Monday, July 29, 2013

DOS Gaming yesterday and today



Lets start with some history, shall we?
It all started in the golden age of videogames. Games started to be developed for home computers, and distributed in floppy disks, plastic bags and ROM cartridges. The one and only Richard Garriott distributed some copies of Akalabeth in plastic bags before it was published (Richard Garriott is Lord British in case you didn't know).

Sooooo, games started to be made aviable to pc owners and it led to pure EPICNESS.

Games like Zork (Text adventures), King's Quest, Karateka, Prince of Persia (No neat acrobatics), Rogue (Started a genre of it's own, pure epicness), The Bard's Tale, Golden Axe, Dragon's Lair, DOOM series, Ultima, TES 1 and 2 were released and became part of popular culture (at least some).

Thanks to this times surge of technological advances, developers were able not only to create games that were fun because of themselves, but to create whole worlds, full of lore, story and literary content. A fine example of this is my favorite game of all time, the epic, the only: DAGGERFALL.
Now developers were not limited to tell the game's story in the instruction manual, they could tell the story with videos, cut-scenes, in-game books, character monologues. This was the real start (For me) of the golden age of gaming. I cant count the hours I passed wandering the gigantic world of Daggerfall, the hours spent pillaging ships in Pirates!, the fun i had with Ultima, and let's not forget: Master of Orion.
To continue reading and to eat this day's cookie, click "Read more" below.

This is what we call OLD SCHOOL, a feel (with it's graphics and attention to story and gameplay) that only a few modern games can even hope to achieve. Only a chosen few, like Spiderweb Software really have the ol'school feel and look.
DOS games were true games. Games in which you had to explore the world to find your objective without a huge bright arrow pointing in the objectives direction. Games where if you stray from the path you wouldn't find an invisible wall impeding you to walk, but instead you might find a giant troll, or a cave full of magical treasure. Sadly to play this games today, you need DOSBox, a DOS emulator. Take a look here to learn more and download it.

This was a time when games could be creative without fearing failure or low sales, games back then were ART. Now instead, we have big gaming companies that develop more and more of the same, companies like EA, that shut down servers of games that don't give them enough money anymore (even tough players still plays them), or insults their buyers assuming them all to be pirates (FUCK YOU DRM), that is why YOU should support indie games. Plus, indie games for the most part have that ol'school feel ;)

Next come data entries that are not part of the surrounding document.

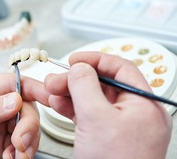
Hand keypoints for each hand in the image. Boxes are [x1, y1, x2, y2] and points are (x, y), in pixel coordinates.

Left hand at [0, 73, 48, 158]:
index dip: (36, 88)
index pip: (15, 83)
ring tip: (16, 155)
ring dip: (27, 142)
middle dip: (29, 125)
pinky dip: (20, 154)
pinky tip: (11, 158)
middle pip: (26, 107)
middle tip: (20, 141)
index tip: (50, 98)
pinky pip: (18, 147)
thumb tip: (14, 101)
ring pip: (26, 129)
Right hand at [44, 52, 171, 158]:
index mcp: (144, 105)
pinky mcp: (106, 136)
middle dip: (76, 79)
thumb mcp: (96, 119)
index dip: (96, 60)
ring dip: (71, 93)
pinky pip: (89, 114)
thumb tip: (79, 67)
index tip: (75, 59)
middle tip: (56, 79)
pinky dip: (72, 107)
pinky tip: (59, 104)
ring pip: (93, 99)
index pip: (121, 69)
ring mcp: (120, 126)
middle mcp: (135, 114)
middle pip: (103, 84)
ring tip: (52, 91)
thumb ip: (85, 86)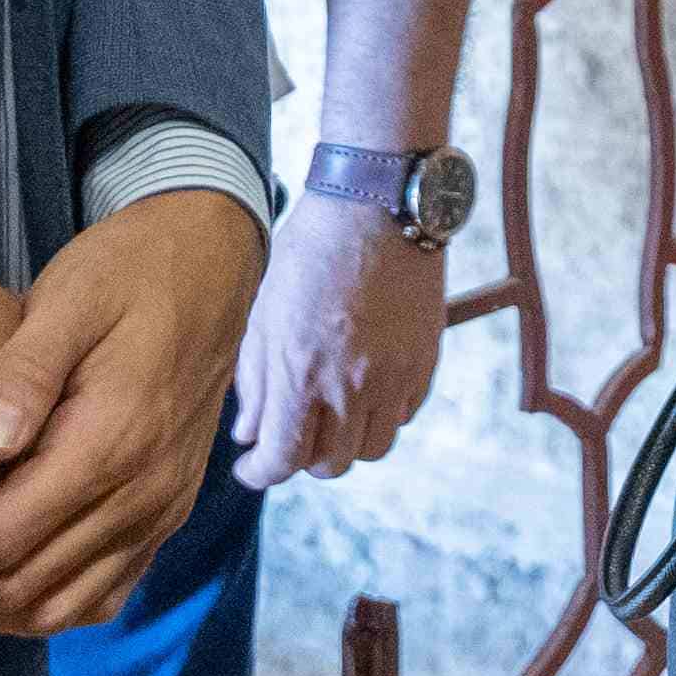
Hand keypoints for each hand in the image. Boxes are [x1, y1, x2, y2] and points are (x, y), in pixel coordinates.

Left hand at [0, 193, 265, 635]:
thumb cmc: (130, 272)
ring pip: (61, 608)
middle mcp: (144, 495)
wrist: (212, 264)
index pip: (3, 537)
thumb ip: (24, 371)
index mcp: (114, 444)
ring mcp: (161, 512)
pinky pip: (102, 597)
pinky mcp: (166, 514)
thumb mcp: (68, 297)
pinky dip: (40, 608)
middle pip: (25, 587)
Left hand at [229, 193, 449, 491]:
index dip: (260, 472)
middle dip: (303, 458)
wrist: (378, 202)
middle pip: (330, 466)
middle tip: (292, 433)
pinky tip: (365, 387)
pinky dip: (382, 415)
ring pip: (372, 450)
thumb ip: (256, 381)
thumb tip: (249, 434)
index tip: (252, 465)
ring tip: (332, 413)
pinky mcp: (426, 359)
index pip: (282, 459)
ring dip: (347, 442)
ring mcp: (395, 375)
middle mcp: (352, 385)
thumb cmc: (312, 249)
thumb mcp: (266, 313)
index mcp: (302, 373)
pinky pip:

But enough ranting! You had your coffee, it is time for you to have your cookie!

I said earlier my favorite game is Daggerfall, well. IT IS FREE!!!!
Click here to have a direct download of DaggerFall setup, an exe for modern computers. It comes with:
* DaggerFall 2.13
* Official CompUSA Special Edition quest pack.
* Fully configured DOSBox. Just click and play!
* Unofficial fixes, quests, translations and utilities that are optional to install. (Like EyeOfArgonia, a tool to maximize the view distance.

That was quite a cookie huh? Have fun.